Suddenly Palpatine screeched loudly and unleashed his blue lightning, that was symbolic of the Tories, onto my dad Obi Wan.
"NOOOOO!" I screamed in unison with Luke and my dad Anakin and Chewbacca and C3PO and R2D2. My red communist heart beat loud and fast as socialist rage engulfed me, just like the way that the enlightened proletariat becomes angry at their oppression by the bourgeoisie. I tried to run at THAT FUCKING FASCIST EMPEROR PALPATINE for hurting my dad, but Obi Wan summoned the communist force and pushed Luke, Anakin and I back.
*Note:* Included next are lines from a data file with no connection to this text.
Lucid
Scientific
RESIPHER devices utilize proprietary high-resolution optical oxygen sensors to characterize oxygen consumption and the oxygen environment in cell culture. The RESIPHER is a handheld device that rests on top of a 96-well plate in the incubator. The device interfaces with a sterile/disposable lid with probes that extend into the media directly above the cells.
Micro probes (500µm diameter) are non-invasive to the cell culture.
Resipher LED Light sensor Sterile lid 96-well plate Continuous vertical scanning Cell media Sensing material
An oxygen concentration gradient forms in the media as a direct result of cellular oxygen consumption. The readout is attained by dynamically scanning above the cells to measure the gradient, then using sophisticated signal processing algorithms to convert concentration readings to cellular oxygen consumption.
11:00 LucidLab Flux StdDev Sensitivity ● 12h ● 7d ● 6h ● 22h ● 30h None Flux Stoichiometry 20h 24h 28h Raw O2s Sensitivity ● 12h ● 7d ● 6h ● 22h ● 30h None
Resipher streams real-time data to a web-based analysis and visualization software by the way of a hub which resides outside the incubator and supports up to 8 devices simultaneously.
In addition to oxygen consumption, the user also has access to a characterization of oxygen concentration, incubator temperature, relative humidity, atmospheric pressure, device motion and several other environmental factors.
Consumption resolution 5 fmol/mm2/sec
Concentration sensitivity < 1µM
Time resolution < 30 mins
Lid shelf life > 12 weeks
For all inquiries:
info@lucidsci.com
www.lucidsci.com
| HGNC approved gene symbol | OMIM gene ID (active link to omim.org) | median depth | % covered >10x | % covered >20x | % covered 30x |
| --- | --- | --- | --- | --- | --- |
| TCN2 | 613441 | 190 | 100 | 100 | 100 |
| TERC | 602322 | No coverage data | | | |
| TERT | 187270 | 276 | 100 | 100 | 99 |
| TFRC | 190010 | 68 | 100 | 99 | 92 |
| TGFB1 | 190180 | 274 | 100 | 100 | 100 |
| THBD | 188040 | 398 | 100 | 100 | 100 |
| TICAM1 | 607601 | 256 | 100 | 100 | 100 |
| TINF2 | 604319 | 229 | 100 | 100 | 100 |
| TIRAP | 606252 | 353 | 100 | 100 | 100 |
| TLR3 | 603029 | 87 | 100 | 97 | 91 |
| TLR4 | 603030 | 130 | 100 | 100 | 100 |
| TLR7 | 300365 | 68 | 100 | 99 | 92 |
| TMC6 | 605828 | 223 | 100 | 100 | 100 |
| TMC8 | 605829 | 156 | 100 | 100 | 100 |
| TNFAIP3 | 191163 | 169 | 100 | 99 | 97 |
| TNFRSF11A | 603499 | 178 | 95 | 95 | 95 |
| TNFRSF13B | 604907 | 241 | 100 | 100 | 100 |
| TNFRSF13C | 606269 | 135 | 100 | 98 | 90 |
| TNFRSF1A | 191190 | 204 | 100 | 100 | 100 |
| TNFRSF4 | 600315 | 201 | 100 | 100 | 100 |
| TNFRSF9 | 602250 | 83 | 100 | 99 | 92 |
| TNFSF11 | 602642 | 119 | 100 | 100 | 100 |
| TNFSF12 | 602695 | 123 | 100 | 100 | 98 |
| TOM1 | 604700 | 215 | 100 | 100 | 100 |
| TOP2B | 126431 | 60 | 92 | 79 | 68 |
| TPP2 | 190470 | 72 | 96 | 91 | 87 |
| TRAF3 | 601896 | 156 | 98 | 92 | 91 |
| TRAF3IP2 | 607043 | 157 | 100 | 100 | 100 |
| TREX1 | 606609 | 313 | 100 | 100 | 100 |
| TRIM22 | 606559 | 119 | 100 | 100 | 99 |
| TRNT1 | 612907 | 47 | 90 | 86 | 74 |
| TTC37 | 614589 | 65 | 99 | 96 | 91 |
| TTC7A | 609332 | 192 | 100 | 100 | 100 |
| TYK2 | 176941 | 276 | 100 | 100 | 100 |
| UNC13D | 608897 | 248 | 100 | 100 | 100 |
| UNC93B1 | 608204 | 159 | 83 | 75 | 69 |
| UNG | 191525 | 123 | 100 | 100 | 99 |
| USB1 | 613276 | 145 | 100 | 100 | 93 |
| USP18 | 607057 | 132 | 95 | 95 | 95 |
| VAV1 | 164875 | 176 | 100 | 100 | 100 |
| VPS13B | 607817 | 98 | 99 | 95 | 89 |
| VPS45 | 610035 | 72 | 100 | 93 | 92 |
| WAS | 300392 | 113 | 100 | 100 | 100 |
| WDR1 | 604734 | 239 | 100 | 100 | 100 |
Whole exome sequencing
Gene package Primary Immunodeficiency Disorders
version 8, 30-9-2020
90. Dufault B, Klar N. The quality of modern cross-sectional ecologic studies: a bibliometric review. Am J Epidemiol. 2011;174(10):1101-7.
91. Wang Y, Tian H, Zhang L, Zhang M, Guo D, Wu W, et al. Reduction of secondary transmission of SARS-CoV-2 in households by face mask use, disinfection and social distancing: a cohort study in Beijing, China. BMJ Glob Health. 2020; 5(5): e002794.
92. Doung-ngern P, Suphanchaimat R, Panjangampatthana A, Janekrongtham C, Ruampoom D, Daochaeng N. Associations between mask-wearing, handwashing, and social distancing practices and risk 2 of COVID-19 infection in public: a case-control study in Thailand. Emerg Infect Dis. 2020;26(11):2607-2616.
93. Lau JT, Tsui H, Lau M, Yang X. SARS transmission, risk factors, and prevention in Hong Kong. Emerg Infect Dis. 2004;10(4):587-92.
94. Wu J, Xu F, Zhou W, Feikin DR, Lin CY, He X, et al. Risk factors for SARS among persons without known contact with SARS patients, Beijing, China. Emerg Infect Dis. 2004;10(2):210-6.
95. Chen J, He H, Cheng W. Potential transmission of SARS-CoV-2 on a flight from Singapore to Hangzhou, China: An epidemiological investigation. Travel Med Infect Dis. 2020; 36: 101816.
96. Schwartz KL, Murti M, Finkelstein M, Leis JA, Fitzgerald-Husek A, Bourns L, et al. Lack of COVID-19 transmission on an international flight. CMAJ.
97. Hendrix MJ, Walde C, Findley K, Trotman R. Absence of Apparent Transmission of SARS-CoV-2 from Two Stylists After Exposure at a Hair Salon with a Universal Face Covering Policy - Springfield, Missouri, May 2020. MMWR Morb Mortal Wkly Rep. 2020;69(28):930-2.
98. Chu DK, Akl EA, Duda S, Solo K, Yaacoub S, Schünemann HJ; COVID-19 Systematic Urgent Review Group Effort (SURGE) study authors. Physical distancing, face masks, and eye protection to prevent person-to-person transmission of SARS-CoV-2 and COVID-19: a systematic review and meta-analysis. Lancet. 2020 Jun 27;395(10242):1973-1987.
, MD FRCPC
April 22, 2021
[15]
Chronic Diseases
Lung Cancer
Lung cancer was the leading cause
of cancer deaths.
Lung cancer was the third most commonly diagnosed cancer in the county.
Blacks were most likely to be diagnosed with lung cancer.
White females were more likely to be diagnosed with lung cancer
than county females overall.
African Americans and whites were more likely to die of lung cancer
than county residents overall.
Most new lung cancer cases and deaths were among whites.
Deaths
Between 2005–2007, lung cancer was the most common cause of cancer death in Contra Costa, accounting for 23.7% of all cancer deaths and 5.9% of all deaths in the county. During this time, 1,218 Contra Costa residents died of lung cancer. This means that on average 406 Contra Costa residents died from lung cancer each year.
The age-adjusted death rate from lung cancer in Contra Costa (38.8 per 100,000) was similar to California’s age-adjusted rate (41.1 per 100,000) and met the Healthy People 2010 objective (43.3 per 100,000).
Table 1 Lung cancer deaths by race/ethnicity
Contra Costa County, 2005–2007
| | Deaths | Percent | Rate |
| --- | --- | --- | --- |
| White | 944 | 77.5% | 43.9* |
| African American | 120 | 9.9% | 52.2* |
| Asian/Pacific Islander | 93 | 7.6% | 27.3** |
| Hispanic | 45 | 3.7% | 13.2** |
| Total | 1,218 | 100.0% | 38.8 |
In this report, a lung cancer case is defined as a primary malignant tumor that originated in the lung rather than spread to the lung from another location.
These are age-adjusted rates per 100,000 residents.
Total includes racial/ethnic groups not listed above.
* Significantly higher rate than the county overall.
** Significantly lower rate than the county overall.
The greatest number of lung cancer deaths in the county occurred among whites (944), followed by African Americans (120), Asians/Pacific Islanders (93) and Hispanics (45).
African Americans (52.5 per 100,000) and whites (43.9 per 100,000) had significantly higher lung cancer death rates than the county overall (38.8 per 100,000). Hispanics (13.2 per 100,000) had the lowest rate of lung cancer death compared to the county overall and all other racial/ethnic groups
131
I watched in shock and horror as my dad Obi Wan managed to stand shakily on his feet and held his hammer and sickle lightsabre in front of him.
"You can't win, Sheev. If you strike me down, THE REVOLUTION shall become more powerful than you can possibly imagine," he gloriously cried in THE VOICE OF ALL WORKING CLASS PEOPLE AND ALL PEOPLE HAD EVER BEEN OPPRESSED BY FUCKING CAPITALISM IN THE ENTIRE HISTORY OF THE WHOLE FUCKING UNIVERSE.
Palpatine ignited his racist lightsabre and prepared to swing it.
"DON'T DO THIS OBI WAN. HOW AM I SUPPOSED TO CONTINUE THE REVOLUTION WITHOUT YOU? I LOVE YOU OBI WAN!" whispered Anakin loudly enough for everyone to hear.
Obi Wan looked solemnly at Anakin, Luke and I and Palpatine swung his imperialist lightsabre, hitting Obi Wan. My dad fell and vanished into thin air, leaving only his red Che Guevara shirt behind.